* _TEKS BACAAN_
>>>>>
Mohon tunggu...
irvan sjafari
irvan sjafari Mohon Tunggu... Jurnalis - penjelajah

Saat ini bekerja di beberapa majalah dan pernah bekerja di sejumlah media sejak 1994. Berminat pada sejarah lokal, lingkungan hidup, film dan kebudayaan populer.

Selanjutnya

Tutup

Humaniora Pilihan

Bandung 1958 (11) Harga Beras dan Minyak Tanah Melambung Tinggi, Dampaknya bagi Warga Kota

14 Desember 2015   18:05 Diperbarui: 14 Desember 2015   18:30 393
+
Laporkan Konten
Laporkan Akun
Kompasiana adalah platform blog. Konten ini menjadi tanggung jawab bloger dan tidak mewakili pandangan redaksi Kompas.

[caption caption="Suasana pertokoan di Bandung 1950-an,"][/caption]

Soekirah, seorang ibu rumah tangga yang tinggal di Jalan Ciparai 34/122 A  tidak bisa lagi menahan tekanan ekonomi.   Dia mengungkapkan keluhannya pada surat pembaca  Pikiran Rakjat pada Sabtu 6 September 1958.   Bukan saja kenaikan harga beras yang sudah mencapai Rp10/kg-nya untuk beras giling kualitas I, serta Rp 9,50 untuk kualitas II dan Rp9 untuk kualitas III,  tetapi  minyak tanah menghilang dari pasar kota Bandung           

Kalau kami tak kasian kepada jang berwajib, tlah lama kami berdemonstrasi  membawa masing-masing dandang kosong kami, ples-minjak klapa kosong, pakaian kanak-kanak kotor karena sabun mahal.  Kembali seperti djaman  Djepang mencuci dengan air merang…

Sebagai  rakyat kecil   Soekirah mempertanyakan  tentang kesedian Indonesia untuk  menjadi tuan rumah Asian Games empat tahun mendatang, hingga rencana pemerintah menghadiahkan ratusan juta rupiah kepada para perintis kemerdekaan.   Soekirah yakin bahwa para pejuang merasa lebih dihargai  kalau rakyat yang ditinggalkannya tidak menderita  mahal beras, sabun dan minyak kelapa.
<<<<<
* _CATATAN_
>>>>>
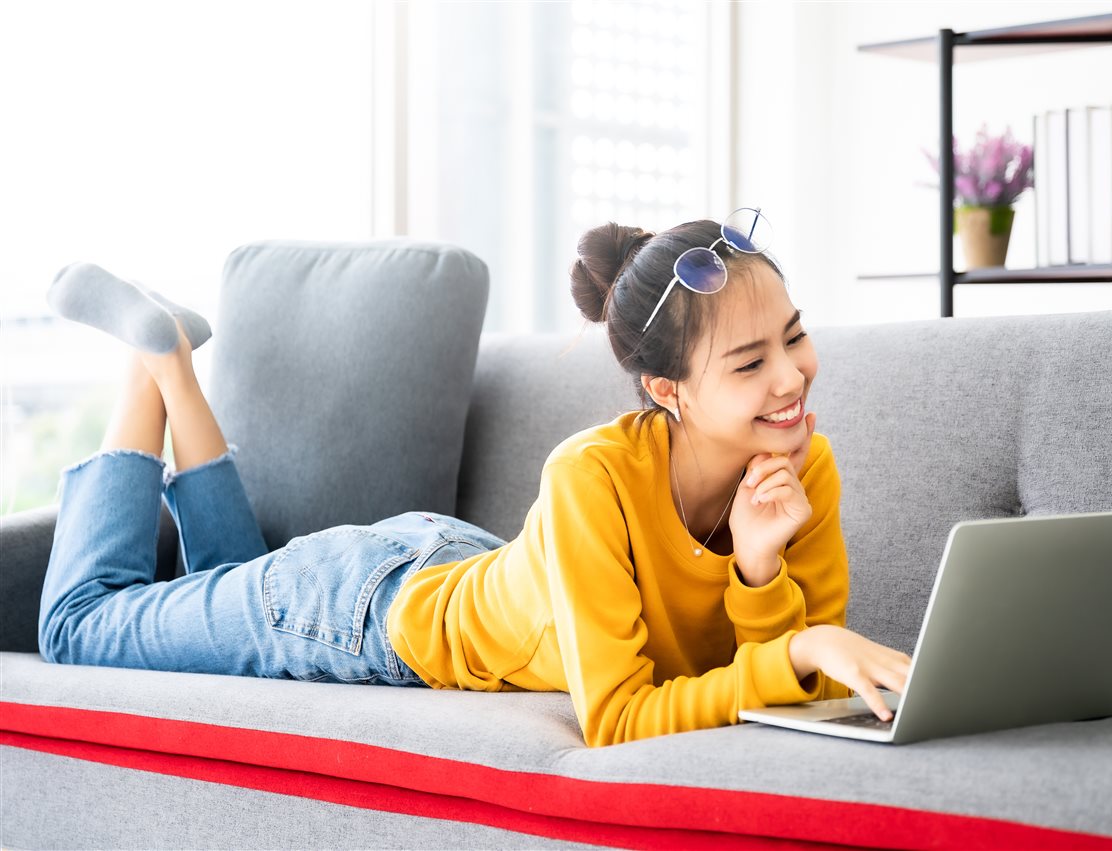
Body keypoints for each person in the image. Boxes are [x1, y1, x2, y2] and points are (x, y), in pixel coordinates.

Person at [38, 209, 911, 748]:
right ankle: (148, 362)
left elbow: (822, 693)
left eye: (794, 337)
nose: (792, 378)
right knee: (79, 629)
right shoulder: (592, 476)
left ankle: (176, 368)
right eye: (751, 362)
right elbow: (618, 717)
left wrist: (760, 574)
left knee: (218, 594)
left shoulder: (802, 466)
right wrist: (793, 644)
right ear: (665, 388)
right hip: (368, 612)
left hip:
<<<<<
* _URAIAN TUGAS_
Sambung tulisan tentang melonjaknya harga beras dan minyak tanah di Bandung tahun 1958 itu, dimulai setelah kalimat terakhirnya.

* _JAWABAN TERTULIS_
Hanya selang seminggu Abdullah Danumi, warga   Bandung lainnya  mengungkapkan bahwa gajinya sekitar Rp600 per bulan harus berpacu dengan kebutuhan hidup dengan seorang isteri dan tiga orang anak.  Dia menyebutkan secara rinci pengeluarannya, yaitu beras 30 x 2 x Rp 6 (per liter) berkisar Rp 360.  Untuk sewa rumah dia merogoh kocek Ro75, rekening lsitrik Rp10,50, minyak tanah Rp85, sayur dan ikan asin Rp300, sabunRp45 dengan total Rp825,50.  

Mana fonds  untuk pakaian,biaya sakit, uang pangkal anak sekolah? Pinjam uang koperasi menambah beban hidup?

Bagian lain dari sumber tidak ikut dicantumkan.